• What is being asked: Copy out every record below exactly as written, but leave out any pictures.

(Saved entries)
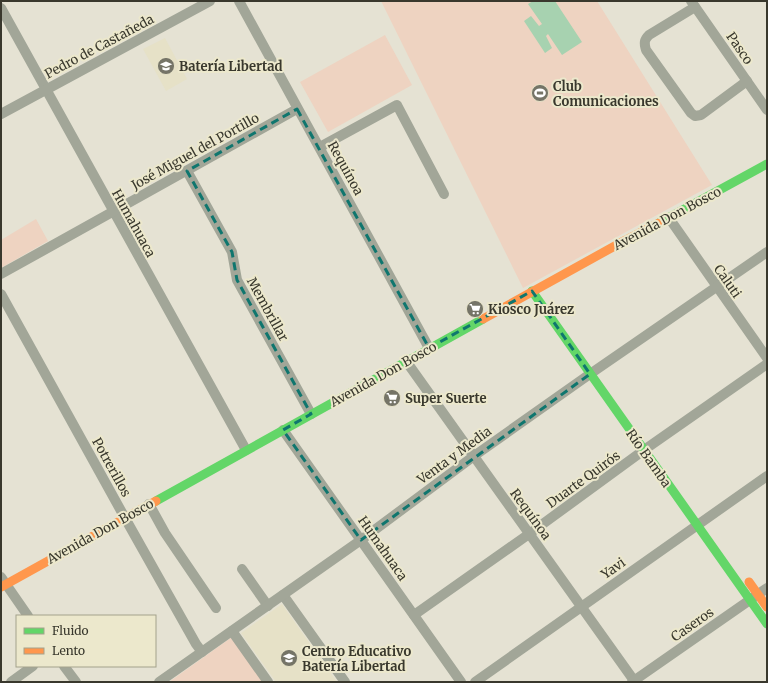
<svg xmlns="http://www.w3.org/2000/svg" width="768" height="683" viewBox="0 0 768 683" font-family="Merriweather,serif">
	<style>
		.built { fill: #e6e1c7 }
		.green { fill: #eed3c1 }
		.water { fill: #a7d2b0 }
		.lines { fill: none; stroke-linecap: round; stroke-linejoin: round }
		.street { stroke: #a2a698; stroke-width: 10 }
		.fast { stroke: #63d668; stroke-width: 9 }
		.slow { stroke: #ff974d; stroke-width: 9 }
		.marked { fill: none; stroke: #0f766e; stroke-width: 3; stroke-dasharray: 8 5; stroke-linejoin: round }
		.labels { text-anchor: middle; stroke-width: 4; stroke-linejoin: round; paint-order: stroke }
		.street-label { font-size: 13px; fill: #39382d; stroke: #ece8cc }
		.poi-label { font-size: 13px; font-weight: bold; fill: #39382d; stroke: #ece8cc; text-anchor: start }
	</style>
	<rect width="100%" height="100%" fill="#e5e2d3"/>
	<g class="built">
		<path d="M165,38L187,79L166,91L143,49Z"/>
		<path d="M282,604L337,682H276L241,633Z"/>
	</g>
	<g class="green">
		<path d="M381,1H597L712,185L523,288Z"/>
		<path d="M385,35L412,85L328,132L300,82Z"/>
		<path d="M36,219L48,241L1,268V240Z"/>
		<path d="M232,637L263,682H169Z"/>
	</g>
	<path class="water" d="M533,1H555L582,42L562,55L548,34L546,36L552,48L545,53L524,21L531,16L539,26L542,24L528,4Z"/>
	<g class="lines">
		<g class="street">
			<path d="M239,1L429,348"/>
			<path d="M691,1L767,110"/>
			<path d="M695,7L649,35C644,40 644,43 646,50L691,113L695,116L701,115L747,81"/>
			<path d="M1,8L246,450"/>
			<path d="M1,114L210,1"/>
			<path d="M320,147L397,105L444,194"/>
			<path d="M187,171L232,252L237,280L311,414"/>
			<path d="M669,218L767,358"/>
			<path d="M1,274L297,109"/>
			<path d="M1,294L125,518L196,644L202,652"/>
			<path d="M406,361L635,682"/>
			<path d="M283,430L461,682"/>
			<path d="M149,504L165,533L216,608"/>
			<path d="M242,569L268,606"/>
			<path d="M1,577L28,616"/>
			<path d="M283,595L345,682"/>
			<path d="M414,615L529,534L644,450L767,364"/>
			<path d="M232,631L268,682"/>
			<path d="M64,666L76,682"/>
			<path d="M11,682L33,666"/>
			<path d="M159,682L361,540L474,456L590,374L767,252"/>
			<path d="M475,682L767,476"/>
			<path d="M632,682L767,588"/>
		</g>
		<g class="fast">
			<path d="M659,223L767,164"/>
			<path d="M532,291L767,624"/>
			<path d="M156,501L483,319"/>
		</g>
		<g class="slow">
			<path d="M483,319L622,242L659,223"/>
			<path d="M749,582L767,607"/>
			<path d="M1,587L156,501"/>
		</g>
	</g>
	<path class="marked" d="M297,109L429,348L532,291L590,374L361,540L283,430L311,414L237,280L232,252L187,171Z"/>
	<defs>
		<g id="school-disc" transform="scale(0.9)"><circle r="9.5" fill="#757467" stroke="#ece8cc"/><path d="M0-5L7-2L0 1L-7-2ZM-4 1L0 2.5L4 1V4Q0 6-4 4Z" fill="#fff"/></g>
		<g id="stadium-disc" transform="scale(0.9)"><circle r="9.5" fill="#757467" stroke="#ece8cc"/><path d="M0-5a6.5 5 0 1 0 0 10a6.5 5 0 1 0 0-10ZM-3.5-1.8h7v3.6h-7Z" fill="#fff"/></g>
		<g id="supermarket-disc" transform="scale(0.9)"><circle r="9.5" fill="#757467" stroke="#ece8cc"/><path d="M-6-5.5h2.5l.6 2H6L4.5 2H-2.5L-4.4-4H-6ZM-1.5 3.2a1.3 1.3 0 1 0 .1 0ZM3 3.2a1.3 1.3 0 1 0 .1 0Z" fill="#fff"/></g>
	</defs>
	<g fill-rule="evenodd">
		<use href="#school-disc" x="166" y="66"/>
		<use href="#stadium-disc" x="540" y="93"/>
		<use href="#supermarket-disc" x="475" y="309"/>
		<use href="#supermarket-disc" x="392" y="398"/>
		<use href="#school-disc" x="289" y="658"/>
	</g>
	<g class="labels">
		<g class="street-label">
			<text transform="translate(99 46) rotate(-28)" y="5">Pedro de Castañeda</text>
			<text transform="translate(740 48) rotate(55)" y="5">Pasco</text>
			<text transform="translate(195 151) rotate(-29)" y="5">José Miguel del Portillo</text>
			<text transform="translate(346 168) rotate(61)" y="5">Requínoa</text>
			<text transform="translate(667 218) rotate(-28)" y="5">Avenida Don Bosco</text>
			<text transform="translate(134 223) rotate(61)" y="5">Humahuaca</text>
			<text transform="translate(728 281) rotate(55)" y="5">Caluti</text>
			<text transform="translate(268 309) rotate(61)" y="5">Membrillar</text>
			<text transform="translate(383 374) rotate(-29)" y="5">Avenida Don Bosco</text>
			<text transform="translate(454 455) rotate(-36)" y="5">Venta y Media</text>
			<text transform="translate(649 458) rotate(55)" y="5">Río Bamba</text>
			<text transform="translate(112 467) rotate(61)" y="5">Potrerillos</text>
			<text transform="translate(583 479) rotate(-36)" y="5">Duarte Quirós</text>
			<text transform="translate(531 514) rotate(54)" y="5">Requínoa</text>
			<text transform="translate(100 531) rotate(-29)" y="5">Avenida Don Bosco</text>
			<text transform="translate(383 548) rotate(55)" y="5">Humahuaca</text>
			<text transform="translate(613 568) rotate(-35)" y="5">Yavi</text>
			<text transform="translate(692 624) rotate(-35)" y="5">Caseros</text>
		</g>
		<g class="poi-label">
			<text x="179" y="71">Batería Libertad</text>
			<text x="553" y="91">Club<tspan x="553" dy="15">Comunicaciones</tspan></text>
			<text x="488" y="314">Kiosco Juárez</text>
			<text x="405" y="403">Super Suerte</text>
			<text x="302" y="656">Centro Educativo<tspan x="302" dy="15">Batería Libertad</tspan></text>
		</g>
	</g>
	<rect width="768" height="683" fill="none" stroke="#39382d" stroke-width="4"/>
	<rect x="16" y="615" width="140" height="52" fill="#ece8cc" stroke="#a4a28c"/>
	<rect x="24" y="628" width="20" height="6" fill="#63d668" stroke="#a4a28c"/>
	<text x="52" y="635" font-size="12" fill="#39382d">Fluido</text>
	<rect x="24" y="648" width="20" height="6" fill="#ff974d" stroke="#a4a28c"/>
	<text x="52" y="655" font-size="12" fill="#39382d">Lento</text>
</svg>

• Task response:
<svg xmlns="http://www.w3.org/2000/svg" width="768" height="683" viewBox="0 0 768 683" font-family="Merriweather,serif">
	<style>
		.built { fill: #e6e1c7 }
		.green { fill: #eed3c1 }
		.water { fill: #a7d2b0 }
		.lines { fill: none; stroke-linecap: round; stroke-linejoin: round }
		.street { stroke: #a2a698; stroke-width: 10 }
		.fast { stroke: #63d668; stroke-width: 9 }
		.slow { stroke: #ff974d; stroke-width: 9 }
		.marked { fill: none; stroke: #0f766e; stroke-width: 3; stroke-dasharray: 8 5; stroke-linejoin: round }
		.labels { text-anchor: middle; stroke-width: 4; stroke-linejoin: round; paint-order: stroke }
		.street-label { font-size: 13px; fill: #39382d; stroke: #ece8cc }
		.poi-label { font-size: 13px; font-weight: bold; fill: #39382d; stroke: #ece8cc; text-anchor: start }
	</style>
	<rect width="100%" height="100%" fill="#e5e2d3"/>
	<g class="built">
		<path d="M165,38L187,79L166,91L143,49Z"/>
		<path d="M282,604L337,682H276L241,633Z"/>
	</g>
	<g class="green">
		<path d="M381,1H597L712,185L523,288Z"/>
		<path d="M385,35L412,85L328,132L300,82Z"/>
		<path d="M36,219L48,241L1,268V240Z"/>
		<path d="M232,637L263,682H169Z"/>
	</g>
	<path class="water" d="M533,1H555L582,42L562,55L548,34L546,36L552,48L545,53L524,21L531,16L539,26L542,24L528,4Z"/>
	<g class="lines">
		<g class="street">
			<path d="M239,1L429,348"/>
			<path d="M691,1L767,110"/>
			<path d="M695,7L649,35C644,40 644,43 646,50L691,113L695,116L701,115L747,81"/>
			<path d="M1,8L246,450"/>
			<path d="M1,114L210,1"/>
			<path d="M320,147L397,105L444,194"/>
			<path d="M187,171L232,252L237,280L311,414"/>
			<path d="M669,218L767,358"/>
			<path d="M1,274L297,109"/>
			<path d="M1,294L125,518L196,644L202,652"/>
			<path d="M406,361L635,682"/>
			<path d="M283,430L461,682"/>
			<path d="M149,504L165,533L216,608"/>
			<path d="M242,569L268,606"/>
			<path d="M1,577L28,616"/>
			<path d="M283,595L345,682"/>
			<path d="M414,615L529,534L644,450L767,364"/>
			<path d="M232,631L268,682"/>
			<path d="M64,666L76,682"/>
			<path d="M11,682L33,666"/>
			<path d="M159,682L361,540L474,456L590,374L767,252"/>
			<path d="M475,682L767,476"/>
			<path d="M632,682L767,588"/>
		</g>
		<g class="fast">
			<path d="M659,223L767,164"/>
			<path d="M532,291L767,624"/>
			<path d="M156,501L483,319"/>
		</g>
		<g class="slow">
			<path d="M483,319L622,242L659,223"/>
			<path d="M749,582L767,607"/>
			<path d="M1,587L156,501"/>
		</g>
	</g>
	<path class="marked" d="M297,109L429,348L532,291L590,374L361,540L283,430L311,414L237,280L232,252L187,171Z"/>
	<defs>
		<g id="school-disc" transform="scale(0.9)"><circle r="9.5" fill="#757467" stroke="#ece8cc"/><path d="M0-5L7-2L0 1L-7-2ZM-4 1L0 2.5L4 1V4Q0 6-4 4Z" fill="#fff"/></g>
		<g id="stadium-disc" transform="scale(0.9)"><circle r="9.5" fill="#757467" stroke="#ece8cc"/><path d="M0-5a6.5 5 0 1 0 0 10a6.5 5 0 1 0 0-10ZM-3.5-1.8h7v3.6h-7Z" fill="#fff"/></g>
		<g id="supermarket-disc" transform="scale(0.9)"><circle r="9.5" fill="#757467" stroke="#ece8cc"/><path d="M-6-5.5h2.5l.6 2H6L4.5 2H-2.5L-4.4-4H-6ZM-1.5 3.2a1.3 1.3 0 1 0 .1 0ZM3 3.2a1.3 1.3 0 1 0 .1 0Z" fill="#fff"/></g>
	</defs>
	<g fill-rule="evenodd">
		<use href="#school-disc" x="166" y="66"/>
		<use href="#stadium-disc" x="540" y="93"/>
		<use href="#supermarket-disc" x="475" y="309"/>
		<use href="#supermarket-disc" x="392" y="398"/>
		<use href="#school-disc" x="289" y="658"/>
	</g>
	<g class="labels">
		<g class="street-label">
			<text transform="translate(99 46) rotate(-28)" y="5">Pedro de Castañeda</text>
			<text transform="translate(740 48) rotate(55)" y="5">Pasco</text>
			<text transform="translate(195 151) rotate(-29)" y="5">José Miguel del Portillo</text>
			<text transform="translate(346 168) rotate(61)" y="5">Requínoa</text>
			<text transform="translate(667 218) rotate(-28)" y="5">Avenida Don Bosco</text>
			<text transform="translate(134 223) rotate(61)" y="5">Humahuaca</text>
			<text transform="translate(728 281) rotate(55)" y="5">Caluti</text>
			<text transform="translate(268 309) rotate(61)" y="5">Membrillar</text>
			<text transform="translate(383 374) rotate(-29)" y="5">Avenida Don Bosco</text>
			<text transform="translate(454 455) rotate(-36)" y="5">Venta y Media</text>
			<text transform="translate(649 458) rotate(55)" y="5">Río Bamba</text>
			<text transform="translate(112 467) rotate(61)" y="5">Potrerillos</text>
			<text transform="translate(583 479) rotate(-36)" y="5">Duarte Quirós</text>
			<text transform="translate(531 514) rotate(54)" y="5">Requínoa</text>
			<text transform="translate(100 531) rotate(-29)" y="5">Avenida Don Bosco</text>
			<text transform="translate(383 548) rotate(55)" y="5">Humahuaca</text>
			<text transform="translate(613 568) rotate(-35)" y="5">Yavi</text>
			<text transform="translate(692 624) rotate(-35)" y="5">Caseros</text>
		</g>
		<g class="poi-label">
			<text x="179" y="71">Batería Libertad</text>
			<text x="553" y="91">Club<tspan x="553" dy="15">Comunicaciones</tspan></text>
			<text x="488" y="314">Kiosco Juárez</text>
			<text x="405" y="403">Super Suerte</text>
			<text x="302" y="656">Centro Educativo<tspan x="302" dy="15">Batería Libertad</tspan></text>
		</g>
	</g>
	<rect width="768" height="683" fill="none" stroke="#39382d" stroke-width="4"/>
	<rect x="16" y="615" width="140" height="52" fill="#ece8cc" stroke="#a4a28c"/>
	<rect x="24" y="628" width="20" height="6" fill="#63d668" stroke="#a4a28c"/>
	<text x="52" y="635" font-size="12" fill="#39382d">Fluido</text>
	<rect x="24" y="648" width="20" height="6" fill="#ff974d" stroke="#a4a28c"/>
	<text x="52" y="655" font-size="12" fill="#39382d">Lento</text>
</svg>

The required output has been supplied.